VibeThinker-3B: Exploring the Frontier of Verifiable Reasoning in Small Language Models

This technical report introduces VibeThinker-3B, a compact dense model with 3B parameters developed to investigate how far verifiable reasoning can be pushed within a strictly small-model regime. Building upon the Spectrum-to-Signal post-training paradigm, we systematically enhance the model through an optimized pipeline that includes curriculum-based supervised fine-tuning, multi-domain reinforcement learning, and offline self-distillation. Experimental evaluations demonstrate that VibeThinker-3B achieves frontier-level performance on highly demanding verifiable tasks. Specifically, it attains a score of 94.3 on AIME26 (improving to 97.1 with claim-level test-time scaling), an 80.2 Pass@1 on LiveCodeBench v6, and exhibits strong out-of-distribution generalization with a 96.1\% acceptance rate on recent unseen LeetCode contests. This effectively places it in the performance band of first-tier reasoning systems, matching or exceeding flagship models that are orders of magnitude larger, such as DeepSeek V3.2, GLM-5, and Gemini 3 Pro. Furthermore, a score of 93.4 on IFEval confirms that this extreme reasoning enhancement does not compromise strict instruction controllability. Extending our previous 1.5B work, these findings motivate the Parametric Compression-Coverage Hypothesis, which views verifiable reasoning as compressible into compact reasoning cores, while open-domain knowledge and general-purpose competence require broad parameter coverage over facts, concepts, and long-tail scenarios. This perspective suggests that compact models are not merely deployment-efficient substitutes, but a complementary path toward frontier-level performance in parameter-dense capability regimes.

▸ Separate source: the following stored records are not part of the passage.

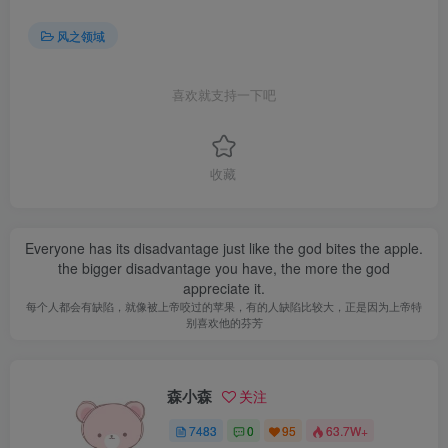
风之领域
喜欢就支持一下吧
收藏
Everyone has its disadvantage just like the god bites the apple.
the bigger disadvantage you have, the more the god
appreciate it.
每个人都会有缺陷，就像被上帝咬过的苹果，有的人缺陷比较大，正是因为上帝特
别喜欢他的芬芳
森小森
关注
7483
0
95
63.7W+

翻译：本技术报告介绍了VibeThinker-3B，一个具有3B参数的紧凑密集模型，旨在探究在严格的小型模型框架内可验证推理能够推进至何种程度。基于频谱到信号的后训练范式，我们通过优化流水线系统性地增强模型，该流水线包括基于课程的监督微调、多领域强化学习以及离线自蒸馏。实验评估表明，VibeThinker-3B在高要求的可验证任务上达到了前沿水平的性能。具体而言，它在AIME26上取得了94.3分（通过声明级测试时扩展提升至97.1分），在LiveCodeBench v6上实现了80.2的Pass@1，并在近期未见过的LeetCode竞赛中展现出强大的分布外泛化能力，接受率达到96.1%。这实际上使其跻身一流推理系统的性能区间，能够匹配或超越规模大数个数量级的旗舰模型，例如DeepSeek V3.2、GLM-5和Gemini 3 Pro。此外，IFEval上93.4的分数证实了这种极端的推理增强并未损害严格的指令可控性。作为我们先前1.5B工作的延伸，这些发现催生了参数压缩-覆盖假说，该假说将可验证推理视为可压缩进紧凑的推理核心，而开放域知识和通用能力则需要对事实、概念以及长尾场景进行广泛的参数覆盖。这一视角表明，紧凑模型不仅是部署高效的替代方案，更是通往参数密集能力领域中前沿性能的一条互补路径。